WORK INSTRUCTION
Return each line of the listing that follows in which the string "standard" can be found.
** DATA IN THIS EXERCISE follows **
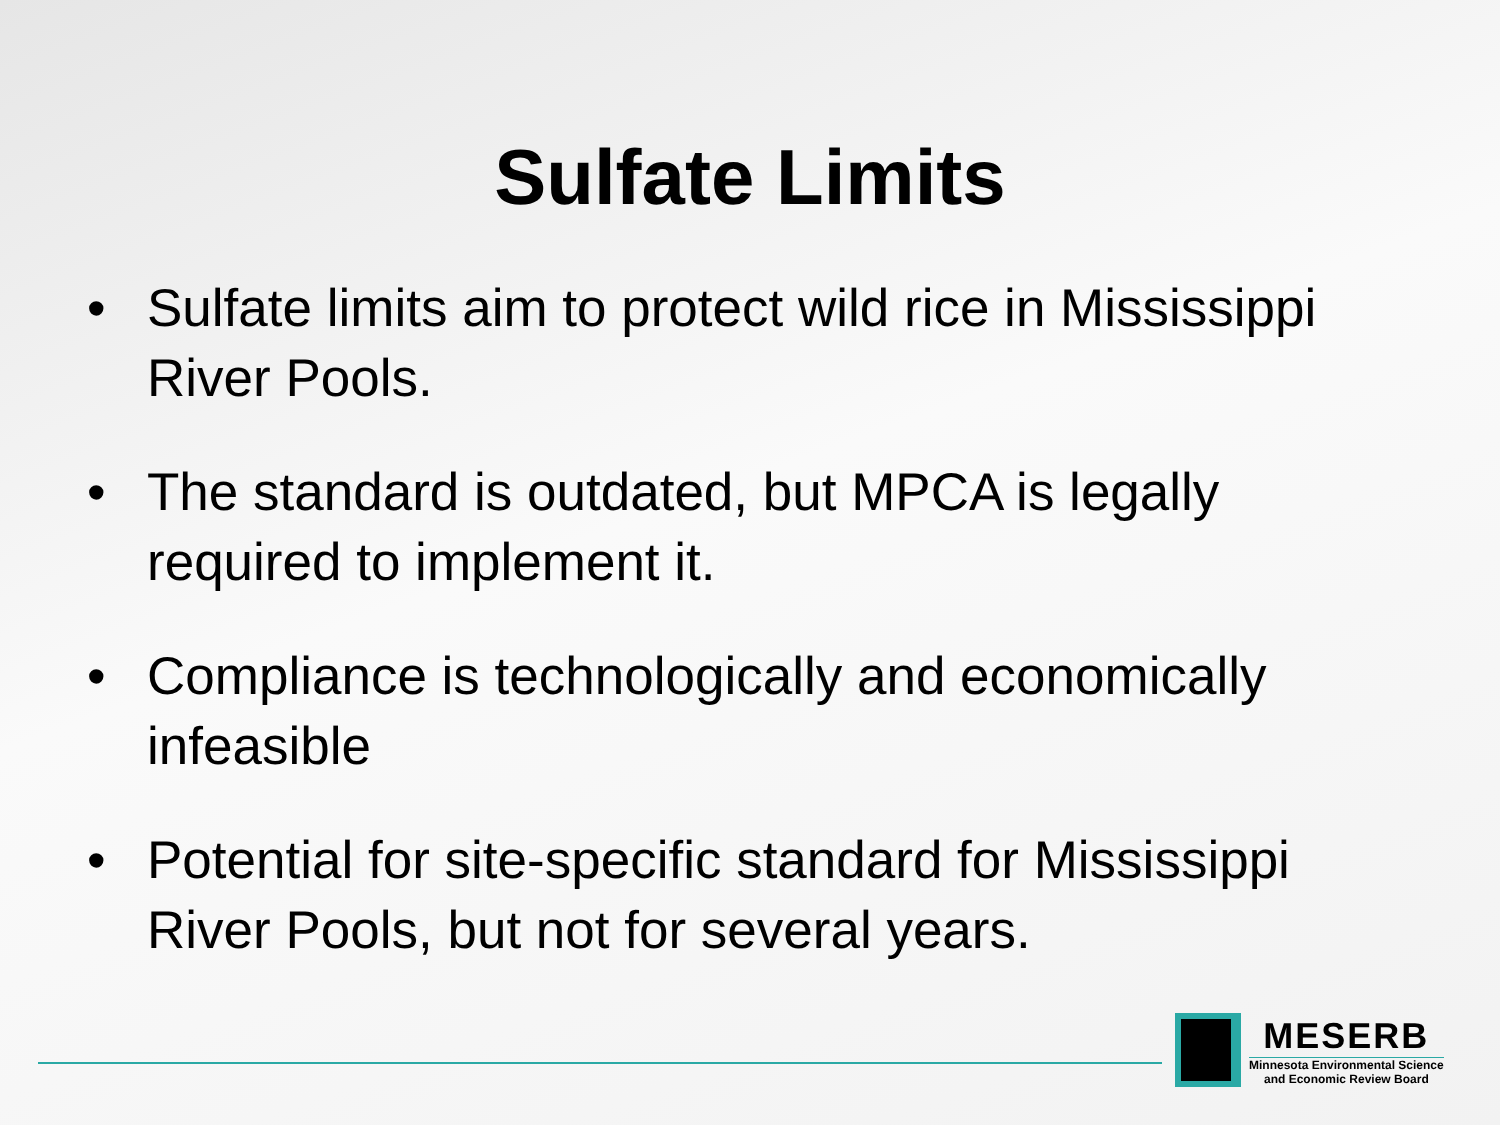Sulfate Limits
• Sulfate limits aim to protect wild rice in Mississippi River Pools.
• The standard is outdated, but MPCA is legally required to implement it.
• Compliance is technologically and economically infeasible
• Potential for site-specific standard for Mississippi River Pools, but not for several years.
MESERB
Minnesota Environmental Science
and Economic Review Board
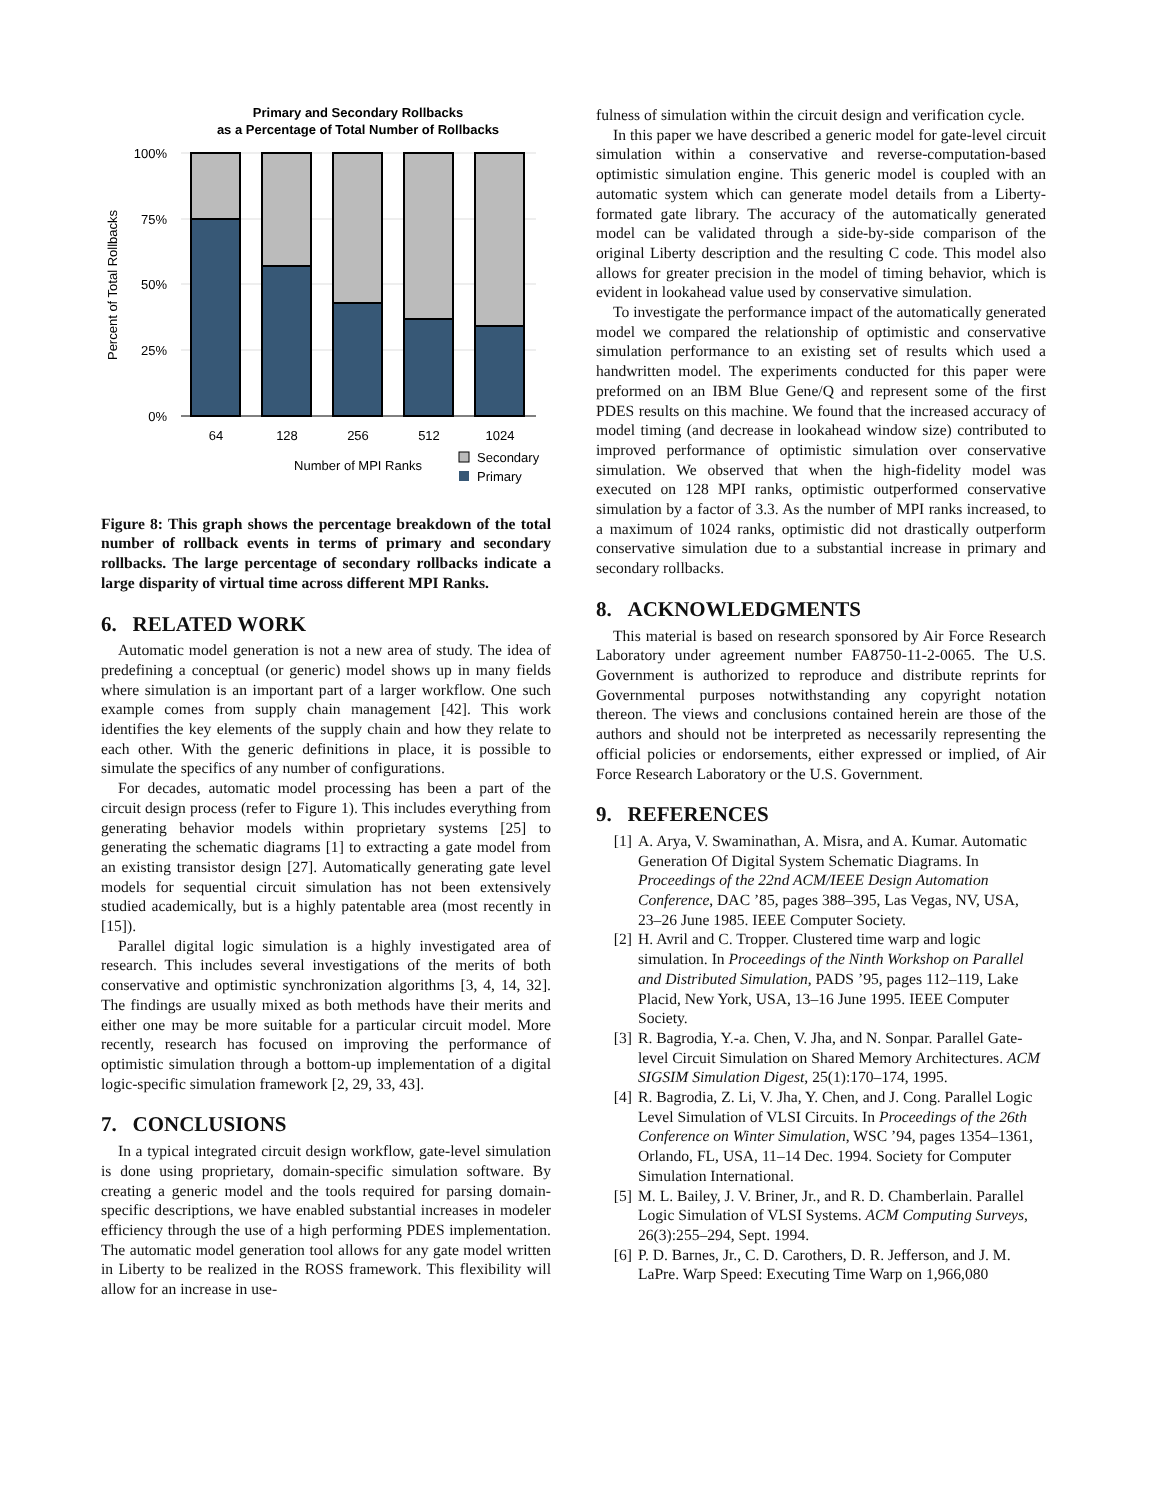Primary and Secondary Rollbacks
as a Percentage of Total Number of Rollbacks
100%
75%
50%
25%
0%
Percent of Total Rollbacks
64
128
256
512
1024
Number of MPI Ranks
Secondary
Primary
Figure 8: This graph shows the percentage breakdown of the total number of rollback events in terms of primary and secondary rollbacks. The large percentage of secondary rollbacks indicate a large disparity of virtual time across different MPI Ranks.
6. RELATED WORK
Automatic model generation is not a new area of study. The idea of predefining a conceptual (or generic) model shows up in many fields where simulation is an important part of a larger workflow. One such example comes from supply chain management [42]. This work identifies the key elements of the supply chain and how they relate to each other. With the generic definitions in place, it is possible to simulate the specifics of any number of configurations.
For decades, automatic model processing has been a part of the circuit design process (refer to Figure 1). This includes everything from generating behavior models within proprietary systems [25] to generating the schematic diagrams [1] to extracting a gate model from an existing transistor design [27]. Automatically generating gate level models for sequential circuit simulation has not been extensively studied academically, but is a highly patentable area (most recently in [15]).
Parallel digital logic simulation is a highly investigated area of research. This includes several investigations of the merits of both conservative and optimistic synchronization algorithms [3, 4, 14, 32]. The findings are usually mixed as both methods have their merits and either one may be more suitable for a particular circuit model. More recently, research has focused on improving the performance of optimistic simulation through a bottom-up implementation of a digital logic-specific simulation framework [2, 29, 33, 43].
7. CONCLUSIONS
In a typical integrated circuit design workflow, gate-level simulation is done using proprietary, domain-specific simulation software. By creating a generic model and the tools required for parsing domain-specific descriptions, we have enabled substantial increases in modeler efficiency through the use of a high performing PDES implementation. The automatic model generation tool allows for any gate model written in Liberty to be realized in the ROSS framework. This flexibility will allow for an increase in use-
fulness of simulation within the circuit design and verification cycle.
In this paper we have described a generic model for gate-level circuit simulation within a conservative and reverse-computation-based optimistic simulation engine. This generic model is coupled with an automatic system which can generate model details from a Liberty-formated gate library. The accuracy of the automatically generated model can be validated through a side-by-side comparison of the original Liberty description and the resulting C code. This model also allows for greater precision in the model of timing behavior, which is evident in lookahead value used by conservative simulation.
To investigate the performance impact of the automatically generated model we compared the relationship of optimistic and conservative simulation performance to an existing set of results which used a handwritten model. The experiments conducted for this paper were preformed on an IBM Blue Gene/Q and represent some of the first PDES results on this machine. We found that the increased accuracy of model timing (and decrease in lookahead window size) contributed to improved performance of optimistic simulation over conservative simulation. We observed that when the high-fidelity model was executed on 128 MPI ranks, optimistic outperformed conservative simulation by a factor of 3.3. As the number of MPI ranks increased, to a maximum of 1024 ranks, optimistic did not drastically outperform conservative simulation due to a substantial increase in primary and secondary rollbacks.
8. ACKNOWLEDGMENTS
This material is based on research sponsored by Air Force Research Laboratory under agreement number FA8750-11-2-0065. The U.S. Government is authorized to reproduce and distribute reprints for Governmental purposes notwithstanding any copyright notation thereon. The views and conclusions contained herein are those of the authors and should not be interpreted as necessarily representing the official policies or endorsements, either expressed or implied, of Air Force Research Laboratory or the U.S. Government.
9. REFERENCES
[1] A. Arya, V. Swaminathan, A. Misra, and A. Kumar. Automatic Generation Of Digital System Schematic Diagrams. In Proceedings of the 22nd ACM/IEEE Design Automation Conference, DAC ’85, pages 388–395, Las Vegas, NV, USA, 23–26 June 1985. IEEE Computer Society.
[2] H. Avril and C. Tropper. Clustered time warp and logic simulation. In Proceedings of the Ninth Workshop on Parallel and Distributed Simulation, PADS ’95, pages 112–119, Lake Placid, New York, USA, 13–16 June 1995. IEEE Computer Society.
[3] R. Bagrodia, Y.-a. Chen, V. Jha, and N. Sonpar. Parallel Gate-level Circuit Simulation on Shared Memory Architectures. ACM SIGSIM Simulation Digest, 25(1):170–174, 1995.
[4] R. Bagrodia, Z. Li, V. Jha, Y. Chen, and J. Cong. Parallel Logic Level Simulation of VLSI Circuits. In Proceedings of the 26th Conference on Winter Simulation, WSC ’94, pages 1354–1361, Orlando, FL, USA, 11–14 Dec. 1994. Society for Computer Simulation International.
[5] M. L. Bailey, J. V. Briner, Jr., and R. D. Chamberlain. Parallel Logic Simulation of VLSI Systems. ACM Computing Surveys, 26(3):255–294, Sept. 1994.
[6] P. D. Barnes, Jr., C. D. Carothers, D. R. Jefferson, and J. M. LaPre. Warp Speed: Executing Time Warp on 1,966,080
** End of DATA IN THIS EXERCISE **
REPLY
• The standard is outdated, but MPCA is legally required to implement it.
• Potential for site-specific standard for Mississippi River Pools, but not for several years.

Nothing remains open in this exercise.